Study catches Glacier's elusive lynx - on camera
Alissa Anderson, a Washington State University graduate student, glimpsed over a hundred intimate moments of one of the most elusive cats in the Lower 48 during her first field season studying Canada lynx in Glacier National Park, without once coming face-to-face with them.
Anderson is examining the presence of the rarely-sighted Canada lynx within Glacier using motion sensored wildlife cameras to capture the cats. Hired under the direction of WSU wildlife biologist Dan Thornton, Anderson collaborated with Glacier National Park to implement the three-year research project last summer, which is entirely funded by the Glacier National Park Conservancy.
The last data collected on lynx in Glacier occurred nearly 20 years ago, around the time Canada lynx was listed as threatened under the Endangered Species Act. The Park Service, in partnership with Wildthings Unlimited, had performed winter track surveys to get a glimpse of whether the cats were present and where they were. Anderson’s project aims to update that data, but through a more exhaustive, more accurate study method.
Typically lynx studies are done in the winter, either by analyzing their tracks or setting baited traps to handle the animals directly. Anderson opted to use passive camera traps, in a method developed by biologists from WSU. This allows her to study the cats in the summer, when tracking would be impossible and baited traps would be too much of a bear attractant.
During the spring Anderson and her crew of two technicians and one intern set up 134 cameras at points along multiple trails covering the entire range of the park. The traps are taken down in the fall. Anderson had 600,000 images to sort through by the end of her first field season, most capturing everything but lynx — like a leaf fluttering. Overall, the cameras captured 114 lynx detections, and Anderson was uncertain how many of those were the same individual captured multiple times.
The study is not looking to capture population estimates of the lynx, Anderson said, but simply to determine where lynx have shown up within the park. Without being able to identify individual lynx, there’s no way to determine an accurate population count. This summer Anderson hopes to get some abundance data in small areas of the park by setting up double camera sets to capture images on both sides of the trail, increasing the chances of identifying individuals by their coat markings.

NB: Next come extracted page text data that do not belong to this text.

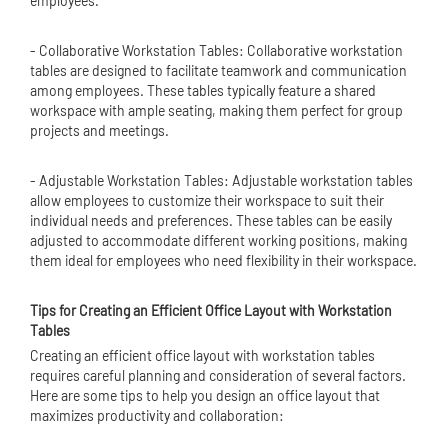
employees.
- Collaborative Workstation Tables: Collaborative workstation
tables are designed to facilitate teamwork and communication
among employees. These tables typically feature a shared
workspace with ample seating, making them perfect for group
projects and meetings.
- Adjustable Workstation Tables: Adjustable workstation tables
allow employees to customize their workspace to suit their
individual needs and preferences. These tables can be easily
adjusted to accommodate different working positions, making
them ideal for employees who need flexibility in their workspace.
Tips for Creating an Efficient Office Layout with Workstation
Tables
Creating an efficient office layout with workstation tables
requires careful planning and consideration of several factors.
Here are some tips to help you design an office layout that
maximizes productivity and collaboration: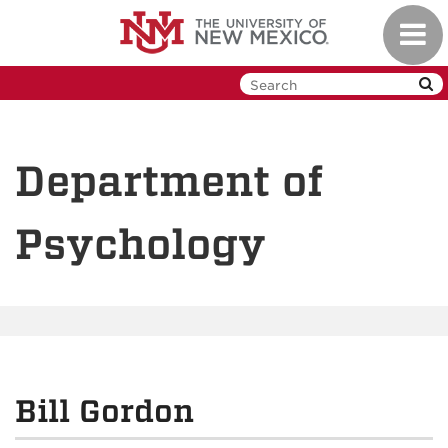
Skip
Toggl
to
navig
main
content
Department of
Psychology
Bill Gordon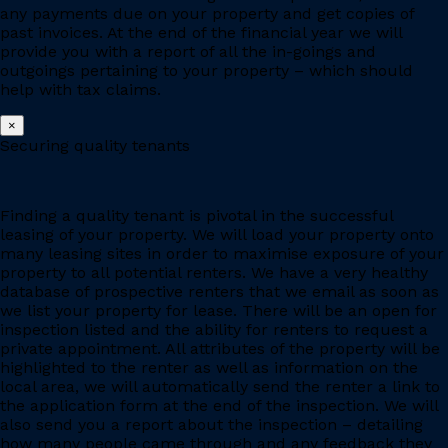
any payments due on your property and get copies of
past invoices. At the end of the financial year we will
provide you with a report of all the in-goings and
outgoings pertaining to your property – which should
help with tax claims.
×
Securing quality tenants
Finding a quality tenant is pivotal in the successful
leasing of your property. We will load your property onto
many leasing sites in order to maximise exposure of your
property to all potential renters. We have a very healthy
database of prospective renters that we email as soon as
we list your property for lease. There will be an open for
inspection listed and the ability for renters to request a
private appointment. All attributes of the property will be
highlighted to the renter as well as information on the
local area, we will automatically send the renter a link to
the application form at the end of the inspection. We will
also send you a report about the inspection – detailing
how many people came through and any feedback they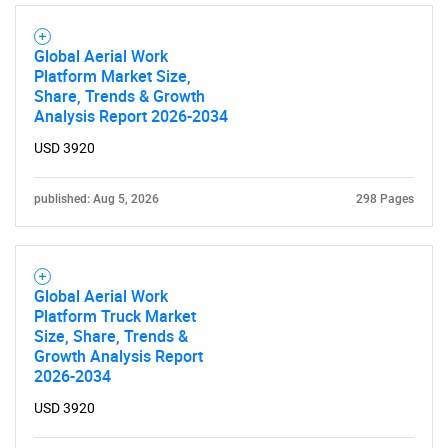
What are you looking
for?
Global Aerial Work
Platform Market Size,
Share, Trends & Growth
Analysis Report 2026-2034
USD 3920
published: Aug 5, 2026
298 Pages
Need help finding what you are looking for?
Global Aerial Work
Platform Truck Market
Contact Us
Size, Share, Trends &
Growth Analysis Report
2026-2034
USD 3920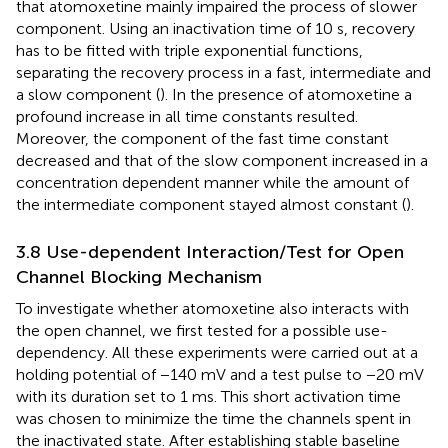
that atomoxetine mainly impaired the process of slower
component. Using an inactivation time of 10 s, recovery
has to be fitted with triple exponential functions,
separating the recovery process in a fast, intermediate and
a slow component (
). In the presence of atomoxetine a
profound increase in all time constants resulted.
Moreover, the component of the fast time constant
decreased and that of the slow component increased in a
concentration dependent manner while the amount of
the intermediate component stayed almost constant (
).
3.8 Use-dependent Interaction/Test for Open
Channel Blocking Mechanism
To investigate whether atomoxetine also interacts with
the open channel, we first tested for a possible use-
dependency. All these experiments were carried out at a
holding potential of −140 mV and a test pulse to −20 mV
with its duration set to 1 ms. This short activation time
was chosen to minimize the time the channels spent in
the inactivated state. After establishing stable baseline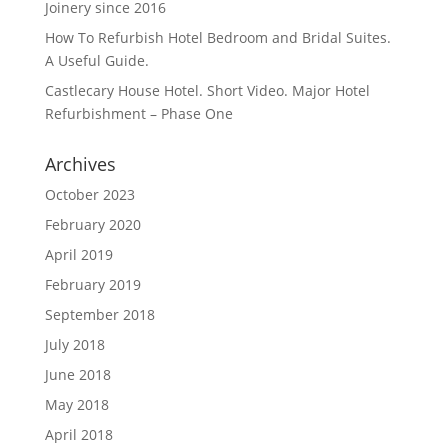
Joinery since 2016
How To Refurbish Hotel Bedroom and Bridal Suites.
A Useful Guide.
Castlecary House Hotel. Short Video. Major Hotel
Refurbishment – Phase One
Archives
October 2023
February 2020
April 2019
February 2019
September 2018
July 2018
June 2018
May 2018
April 2018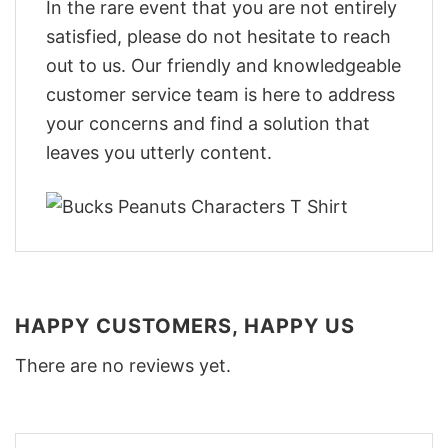
In the rare event that you are not entirely
satisfied, please do not hesitate to reach
out to us. Our friendly and knowledgeable
customer service team is here to address
your concerns and find a solution that
leaves you utterly content.
HAPPY CUSTOMERS, HAPPY US
There are no reviews yet.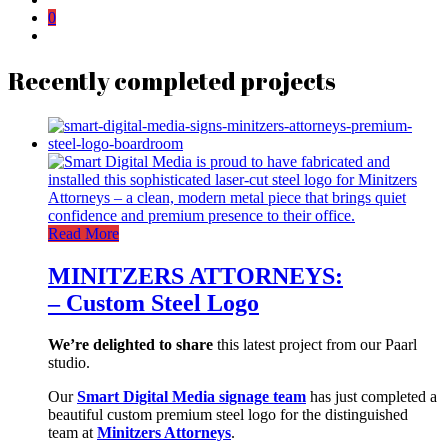
0
Recently completed projects
Read More
MINITZERS ATTORNEYS:
– Custom Steel Logo
We’re delighted to share
this latest project from our Paarl
studio.
Our
Smart Digital Media signage team
has just completed a
beautiful custom premium steel logo for the distinguished
team at
Minitzers Attorneys
.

The cameras also caught more than lynx and leaves. Among the photos were images of around 30 other mammalian species, including nine wolverines, two porcupines and even some flying squirrels. Mountain goats were caught on camera in areas way outside their typical cliffy habitat.
“That’s another cool thing, we’re generating different data [and] we’ll give all this to the Park Service, and they might be able to use it,” Anderson said.
Humans, of course, were also captured in the images. That human-use data, when run through statistical models with lynx and other species detections could potentially illuminate interesting correlations, Anderson said.
The U.S. Fish and Wildlife Service listed Canada lynx as threatened in 2000 largely due to federal land agencies, the largest holders of lynx habitat in the contiguous states, not having adequate regulations in place for conserving and protecting that habitat. After 20 years of implementing regulations and a full peer-reviewed species status assessment, FWS is looking into delisting Canada lynx.
As federal land managers debate future management strategies for Canada lynx, Anderson continues to gather data on the animal within Glacier.